By Brogan Holcombe, Katie Martin/DWR, and Marcella Kelly for Whitetail Times

Black bears are currently found across Virginia, largely due to the conservation efforts by the Virginia Department of Wildlife Resources (DWR). Following mass agricultural expansion and deforestation in the late 1800s and early 1900s, black bear populations were low across most of Virginia. DWR and the United States Forest Service (USFS) worked to rebuild wildlife habitat in the state, leading to black bears being listed as a game species in the 1930-31 season. With harvest regulations and habitat restoration efforts in the decades following this, black bears began to stabilize in certain areas and expand to other areas of the state. The maps below show the expansion of bears across Virginia. Presently, black bears are regularly found in almost all areas of Virginia, except for the far eastern counties and the Virginia eastern shore.

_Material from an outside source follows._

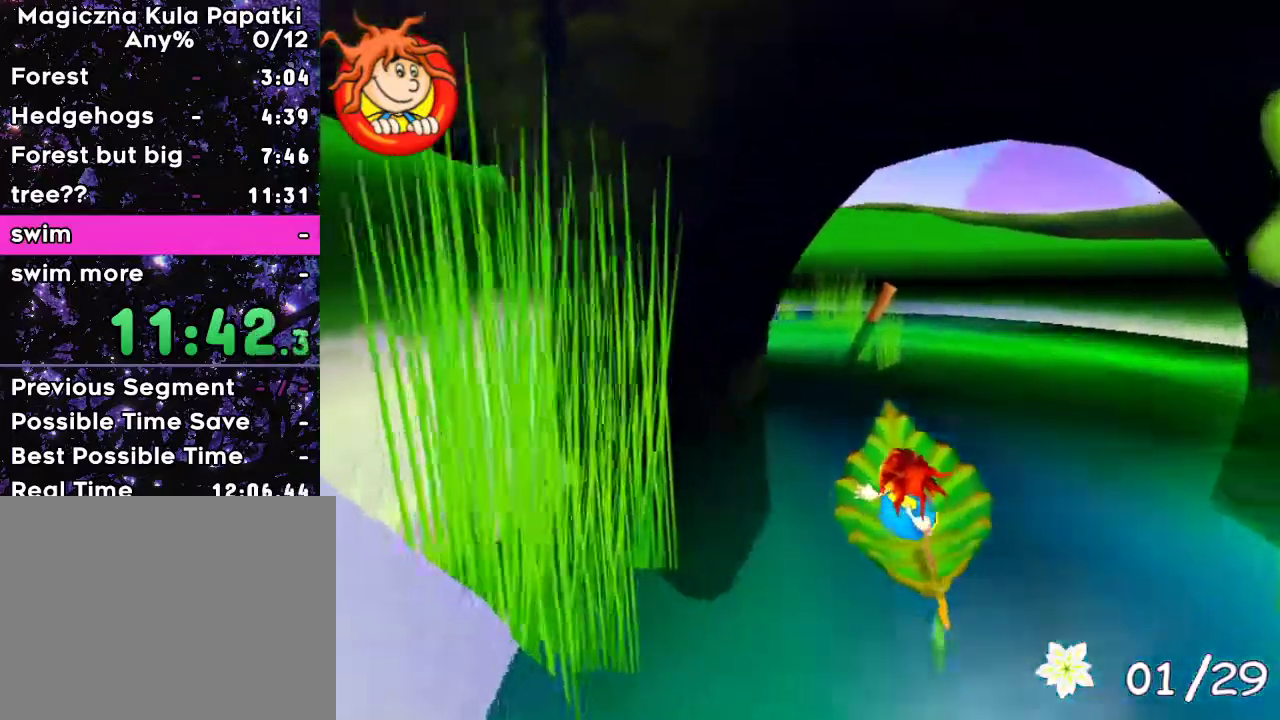
{"keys": ["left", "up"], "events": [[17, "left", "up"], [500, "left", "down"]]}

An image of six different maps of Virginia with colored areas indicating areas of no black bears, areas with occasional black bear sightings, and areas of black bear range from 1950, 1974, 1983, 2001, 2010, and 2021, showing a major expansion of the species' range.

Distribution of American black bears within Virginia. These maps are adapted from Virginia Department of Wildlife Resources’ (DWR) 2023-2032 Black Bear Management Plan.

Using Video Camera Collars to Study Black Bear Foraging

White-tailed deer and black bears co-habitate in much of Virginia, and white-tailed deer are known to be a component of black bear diets. However, the extent of white-tailed deer consumption can vary among individual bears. While working with DWR’s Deer-Bear-Turkey Biologist, Katie Martin, we formed research questions centered around wildlife management and the potential impact of bears on white-tailed deer in Virginia’s Appalachian Mountains. We outfitted black bears in 2018 and 2019 with video camera collars as part of the Virginia Appalachian Carnivore Study (VACS) in Bath County, Virginia.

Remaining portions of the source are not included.